Com o colapso da sociedade micênica, a Grécia teria mergulhado em um período de obscuridade conhecido como Idade das Trevas. Estudos recentes afirmam que tal período nunca existiu, que tudo não passa de um “remendo” criado por historiadores contemporâneos na cronologia grega para fazer com que ela se adaptasse à cronologia egípcia, mais bem documentada.
Seja como for, as comunicações e as artes de Micenas foram brutalmente arrasadas pelos dórios, que as julgavam desnecessárias. A escrita, chamada de linear B, também desapareceu. Mas, sabiamente, os invasores assimilaram da cultura dominada as técnicas agrícolas e o desenvolvimento da cerâmica e da metalurgia. “Conforme foram estendendo seu domínio pela Grécia continental, eles instauraram o regime de cidade (pólis) em substituição ao de clã (famílias)”, conta a professora Maria Regina.
Cada cidade desenvolveu seu próprio sistema de governo, suas leis, sua moeda e até seu calendário.
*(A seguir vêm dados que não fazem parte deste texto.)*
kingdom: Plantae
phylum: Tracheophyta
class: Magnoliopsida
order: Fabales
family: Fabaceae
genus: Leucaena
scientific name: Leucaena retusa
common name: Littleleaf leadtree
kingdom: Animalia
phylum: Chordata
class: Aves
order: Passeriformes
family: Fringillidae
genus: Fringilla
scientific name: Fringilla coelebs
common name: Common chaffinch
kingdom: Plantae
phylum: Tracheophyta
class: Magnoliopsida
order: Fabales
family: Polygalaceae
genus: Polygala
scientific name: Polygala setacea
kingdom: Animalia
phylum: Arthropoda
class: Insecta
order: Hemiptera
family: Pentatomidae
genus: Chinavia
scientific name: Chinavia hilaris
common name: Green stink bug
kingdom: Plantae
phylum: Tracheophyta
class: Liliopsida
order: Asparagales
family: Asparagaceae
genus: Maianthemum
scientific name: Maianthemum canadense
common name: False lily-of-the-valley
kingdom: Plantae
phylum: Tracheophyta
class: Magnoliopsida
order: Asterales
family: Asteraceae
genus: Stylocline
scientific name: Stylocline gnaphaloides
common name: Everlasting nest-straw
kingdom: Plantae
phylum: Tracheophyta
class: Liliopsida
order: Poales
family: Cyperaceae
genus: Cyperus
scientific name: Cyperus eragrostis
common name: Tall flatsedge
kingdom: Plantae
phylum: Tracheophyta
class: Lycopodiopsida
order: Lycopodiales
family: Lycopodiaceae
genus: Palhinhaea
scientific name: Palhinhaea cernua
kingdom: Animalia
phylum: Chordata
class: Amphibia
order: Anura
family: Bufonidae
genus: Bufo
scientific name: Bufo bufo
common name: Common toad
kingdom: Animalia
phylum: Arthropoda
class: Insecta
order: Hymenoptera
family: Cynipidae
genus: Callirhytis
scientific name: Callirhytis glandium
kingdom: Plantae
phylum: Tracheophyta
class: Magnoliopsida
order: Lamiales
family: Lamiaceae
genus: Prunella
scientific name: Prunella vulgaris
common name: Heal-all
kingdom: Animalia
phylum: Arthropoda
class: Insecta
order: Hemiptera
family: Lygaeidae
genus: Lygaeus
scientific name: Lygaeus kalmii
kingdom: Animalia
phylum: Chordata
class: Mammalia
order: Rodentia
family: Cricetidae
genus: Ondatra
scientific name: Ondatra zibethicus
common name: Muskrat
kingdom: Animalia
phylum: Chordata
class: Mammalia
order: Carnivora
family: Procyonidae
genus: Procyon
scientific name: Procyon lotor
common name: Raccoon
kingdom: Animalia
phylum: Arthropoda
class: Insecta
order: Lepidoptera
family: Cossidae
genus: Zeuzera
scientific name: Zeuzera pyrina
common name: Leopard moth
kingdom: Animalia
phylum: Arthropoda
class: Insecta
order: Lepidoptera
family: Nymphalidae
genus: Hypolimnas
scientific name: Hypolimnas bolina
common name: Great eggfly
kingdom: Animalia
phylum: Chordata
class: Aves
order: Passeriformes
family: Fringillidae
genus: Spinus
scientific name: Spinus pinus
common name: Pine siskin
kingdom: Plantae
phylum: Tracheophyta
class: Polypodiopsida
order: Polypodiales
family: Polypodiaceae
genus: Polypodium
A cidade tornou-se a unidade básica do governo grego — como se cada cidade formasse um país. Foi assim que, no século 9 a.C., nasceram as bases da civilização grega. “Esparta e Atenas começaram a se impor às demais cidades-estados. O idioma e a religião foram unificados, e o culto aos deuses do Olimpo se propagou por toda a região”, conclui a historiadora. Uma invasão bárbara foi o embrião da Grécia antiga.
Um novo período começa em 776 a.C. com a realização dos primeiros Jogos Olímpicos. A Grécia era dividida em pequenas províncias com autonomia, em razão das condições topográficas da região — cada planície, vale ou ilha é isolada de outra por cadeias de montanhas ou pelo oceano. A atividade econômica tinha como base agrupamentos familiares, uma tradição trazida pelos aqueus. A terra, a colheita e o rebanho pertenciam à comunidade.
Ao mesmo tempo em que os dórios perdiam poder, a população crescia além de sua capacidade de produção nas terras cultiváveis. Alguns grupos passaram a manejar armas para dominar as melhores terras. Na base da força, acumularam riqueza e poder. Passaram a chamar a si mesmos de aristoi (os melhores).
A partir de 750 a.C., os gregos — provavelmente os mais pobres atrás de melhores condições de vida — iniciaram um longo processo de expansão, firmando colônias na Sicília, no sul da Itália, no sul da França, na costa da península Ibérica, no norte da África e nas costas do mar Negro.